Lighting up time

Traditional marking methods such as engraving, dot matrix and inkjet have been superseded by laser technology which is permanent and doesn’t damage the surrounding substrate. Mark Venables reports.

In a bid to provide full product traceability and help protect against counterfeiting, manufacturers are turning to ever more sophisticated technologies. Traditional marking methods such as engraving, dot matrix and inkjet have been superseded by laser marking.

To meet customer requirements and comply with the US Food and Drug Administration (FDA) regulations, Medtronic, market leader in the manufacture of stainless steel and titanium parts for the orthopaedics industry, has to give every item it manufactures a cradle-to-grave alpha numeric mark — which cannot be removed or obliterated by any substance.

The mark includes the part and serial number, the product description and sometimes a logo, which it has to achieve without affecting the inherent integrity of the product or the base material. The mark has to be achieved on very small parts, some as small as a 1/4in (just over half a centimetre) in diameter. A further, obvious, consideration is that marking must fit comfortably within the existing production process and be affordable to both install and operate.

Following a rigorous evaluation of the alternative marking technologies available, Medtronic concluded that laser marking was the only viable technology available and it selected Electrox as its partner.

Laser marking uses the highly concentrated energy of an amplified beam of light focused on to a very small spot and creates the images by changing the colour of the surface of the material without causing damage to the surrounding substrate.

The mark is both permanent and non-intrusive and because there is no physical force applied to the workpiece, the risk of distorting thin-walled and fragile products is virtually eliminated.

Another manufacturer to move to laser marking is glass bottle manufacturer O-I which has installed laser coding equipment at its Harlow facility to enable coding directly on to the bottle while the glass is still hot.

As a supplier to all of the UK‘s top five breweries and many of the country’s leading regional players, O-I recognises the value of providing a reliable code for traceability.
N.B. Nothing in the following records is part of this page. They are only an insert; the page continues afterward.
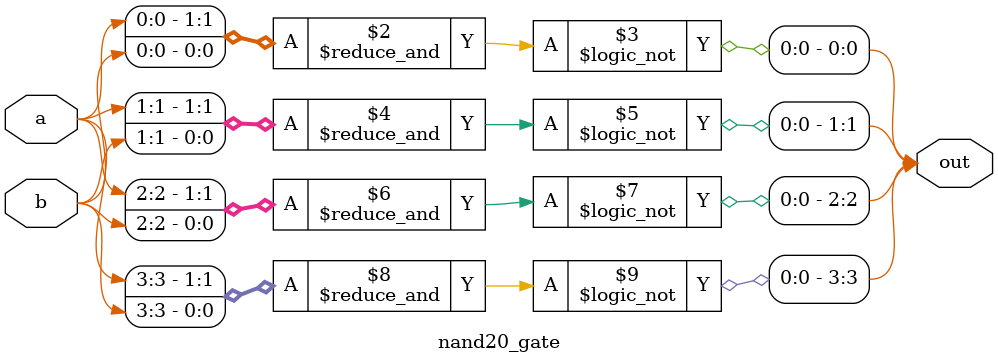
<source format=v>
module nand20_gate (
    input wire [3:0] a,
    input wire [3:0] b,
    output reg [3:0] out
);

    always @(*) begin
        out[0] = ~&{a[0], b[0]};
        out[1] = ~&{a[1], b[1]};
        out[2] = ~&{a[2], b[2]};
        out[3] = ~&{a[3], b[3]};
    end
    
endmodule

</source>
The information can be used to readily identify faulty batches, distinguish between suppliers where customers’ source bottles from multiple locations, and can be used to protect against counterfeiting.
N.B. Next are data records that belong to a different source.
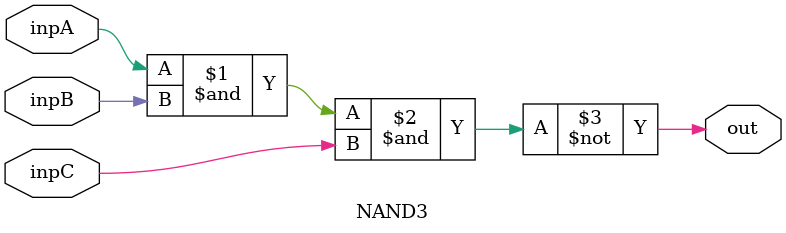
<source format=v>
`timescale 1ns/1ns
module NAND3( input inpA, inpB, inpC, output out);

	nand #(15,12) (out, inpA, inpB, inpC);
endmodule

</source>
‘We were keen to ensure that the container code was easily distinguishable from the information used by the filling company to identify the batch or use-by date of the bottle contents,’ explained quality assurance manager Mark Eldrett.

‘In addition, we wanted a durable solution that could withstand the rigours of being handled through the filling and distribution process. If the text is damaged or removed, it is ineffectual for purposes of traceability or authenticity.’ As a result, inkjet coding was considered unsuitable for O-I’s requirements, and its supplier Linx recommended the use of its hot glass coding laser solution.

The principle behind this technology is that better laser coding results are achieved when it takes place close to the point at which the bottle or jar is formed — in other words, while the glass is still red hot. This is because this process generates a very clean, smooth mark that is less visible and more discreet than codes created on cold glass.

Not surprisingly, coding on to glass containers at the actual point of manufacture presents a number of challenges both in terms of the process itself and the extreme conditions in glass manufacturing plants. For example, during manufacture, the temperature of the newly-formed bottle reaches 650oC, while the ambient temperature close to the production line is around 70oC.

To ensure an effective code, the laser optics are designed to tolerate a long lens-to-product distance and have sufficient depth of focus to deal with the slight inconsistencies in the alignment of the bottles as they travel down the line. The extra-long beam delivery system, comprising flexible arm and printhead, can withstand ambient temperatures up to 70oC.

The coder itself is designed for installation above or beside the production line and has a cooling system allowing it to operate at 45oC.

O-I has installed Link’s Xymark BBH on six of the seven high-speed production lines at its Harlow plant. Each is programmed to apply a single-line alphanumeric code at 50m/min, indelibly marking date and time of manufacture on to the base of the bottle immediately after it has been formed.

This position ensures the required differentiation from the coding information applied by the manufacturer, which is generally printed on to the bottle neck, closure or label.

Motorsport transmissions manufacturer Hewland Engineering has cut component marking times since replacing its dot matrix engraving facility with a laser marking system. Hewland manufactures and supplies racing gearboxes to virtually all levels of motorsport from its facility at White Waltham in Berkshire. Between 1993 and 2000, the company invested some £8m in creating a facility that is the envy of the industry and, since then, has continued to invest as requirements demand.

For instance, the increasing need for greater component traceability in the motorsport sector recently led Hewland to assess its part marking facility.

It was apparent that the company’s dot matrix engraving machines and rotary mill-type engravers were the sources of a growing bottleneck. ‘Our existing facilities were slow and took too long to set up,’ said Hewland’s work superintendent Colin McKee.

‘As a result we took a long, hard look, and eventually selected laser marking.’

Installed last year, the HKR5 machine — from HK Technology — has been put to work marking a wide range of parts for motorsport transmissions, including lay shafts, hubs, gears, washers and shims. According to Mckee, around 90 per cent of Hewland’s components now require some form of marking.

Using computer-controlled optical scanning systems, the HKR5 moves a high-speed laser beam over the workpiece. The non-contact focus of the beam produces a clear, high-contrast and permanent mark on all metals and most plastics to a controlled depth of up to 1mm.

Hewland uses its machine to produce marks that include part numbers, logos, drawing numbers and alignment marks on a range of flat, curved and irregular surfaces.

‘The laser system is Windows-based and extremely easy to use,’ said McKee. ‘We can download from Coral Draw if required, although starting a program from scratch will only take a few minutes. Our dot matrix engravers would take around half a minute to mark every part, whereas the HKR5 takes seconds.

‘Within a few days of the machine being installed we could see work flowing more easily.’ McKee said that mark clarity has also improved dramatically. ‘Any mark below 1mm would be extremely difficult to see using dot matrix engraving techniques. But we have no such problems with laser marking.’